The Assumption to Destroy
“Traces, metrics, and logs are three separate things that you correlate after the fact.”
If you’ve been in observability for any amount of time, this is probably how you think about it. You have Prometheus for metrics. You have Loki or Splunk for logs. You have Jaeger or Tempo for traces. Three systems, three query languages, three dashboards. When something breaks, you context-switch between them, manually correlating timestamps and service names until you find the thread that connects them.
It works. Kind of. Until you’re 30 minutes into an incident at 2 AM and you’re copy-pasting trace IDs between browser tabs, hoping the timestamps line up.
Here’s the mental model we’re going to build in this module:
Traces, metrics, and logs are not three separate systems. They are three different views of the same event stream, unified by a shared context schema. OpenTelemetry defines that schema. Whether your pipeline actually preserves it end-to-end — that’s a separate question, and the right question to start asking.
Let’s take these apart, piece by piece.
Traces: Spans as Causally-Linked Units of Work
A trace is a tree of spans. That’s it. A span represents one unit of work — one function call, one HTTP request, one database query. When spans share the same trace_id and link to each other through parent_span_id, they form a trace.
But the exam doesn’t test whether you know that. It tests whether you know what’s inside a span.
The Full Anatomy of a Span
Every field here is fair game on the OTCA. Let’s walk through them.

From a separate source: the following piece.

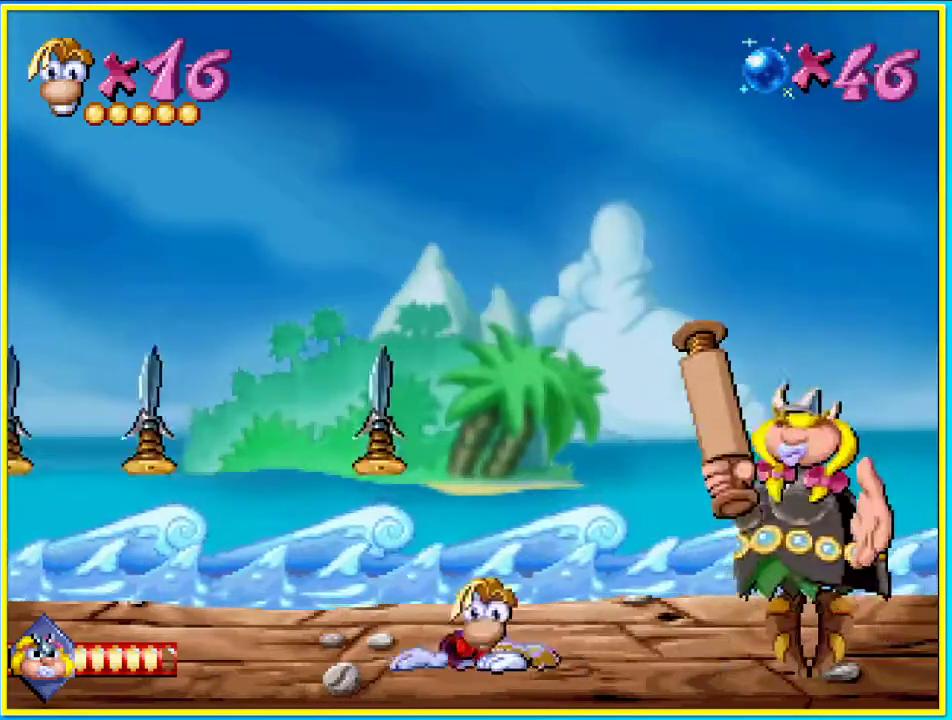
{"buttons": [], "left_stick": "center", "right_stick": "center", "events": [[33, "R1", "up"], [335, "DPAD_DOWN", "up"]]}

┌─────────────────────────────────────────────────────────────┐
│ SPAN │
│ │
│ name: "GET /api/policy/quote" │
│ kind: SERVER │
│ trace_id: 7f3b8a2c... (128-bit, shared across trace)│
│ span_id: a1b2c3d4 (64-bit, unique to this span) │
│ parent_span_id: (none) (root span — no parent) │
│ start_time: 2026-03-25T14:30:00.000Z │
│ end_time: 2026-03-25T14:30:00.045Z │
│ status: UNSET │
│ │
│ attributes: │
│ http.method = "GET" │
│ http.route = "/api/policy/quote" │
│ http.status_code = 200 │
│ policy.type = "home" │
│ │
│ events: │
│ [14:30:00.012] "cache miss — fetching from DB" │
│ [14:30:00.038] "quote calculated successfully" │
│ │
│ links: │
│ (none in this example) │
└─────────────────────────────────────────────────────────────┘
Let’s break each field down:
-
name— A human-readable operation name. Keep it low-cardinality:GET /api/policy/quote, notGET /api/policy/quote?id=7382&type=home. The route, not the full URL. -
kind— What role this span plays in the system. Five options:SERVER,CLIENT,PRODUCER,CONSUMER,INTERNAL. We’ll cover these in detail below. -
trace_id— A 128-bit identifier shared by every span in the distributed request. When a request crosses from service A to service B, both services’ spans carry the sametrace_id. This is the glue. -
span_id— A 64-bit identifier unique to this specific span. No two spans share aspan_id. -
parent_span_id— Points to the parent span’sspan_id. This is how the tree structure forms. Root spans have no parent. -
start_time/end_time— Wall-clock timestamps. Duration =end_time - start_time. OTel uses nanosecond precision. -
status— Three possible values:UNSET,OK,ERROR. We’ll talk about why this is an exam trap in a moment. -
attributes— Key/value pairs that annotate the span. Values can be strings, integers, booleans, or arrays of those. This is where you put the context that makes a span useful: HTTP methods, database systems, custom business attributes likepolicy.type. -
events— Timestamped annotations within a span’s lifetime. Think of them as structured log lines attached to the span. Use them for significant moments: “cache miss”, “retry attempt 2”, “circuit breaker opened”. -
links— Connect this span to spans in a different trace. The classic use case: a batch job processes 50 messages from a queue. The batch span links to each of the 50 producer spans. They’re in different traces, but causally related.
A Trace in Practice
Here’s what an actual trace looks like — an insurance quote request hitting our API, running a calculation, then querying the database:
Trace ID: 7f3b8a2c...
[GET /api/policy/quote] <- root span, kind=SERVER
| span_id: a1b2
| start: 0ms end: 45ms
| status: UNSET
| attrs: http.method=GET, http.route=/api/policy/quote
|
|--[quote_engine.calculate] <- child span, kind=INTERNAL
| span_id: c3d4
| parent: a1b2
| start: 5ms end: 30ms
| events: [12ms] "cache miss - fetching from DB"
|
+--[SELECT policies WHERE...] <- child span, kind=CLIENT
span_id: e5f6
parent: a1b2
start: 31ms end: 43ms
attrs: db.system=postgresql, db.statement=SELECT...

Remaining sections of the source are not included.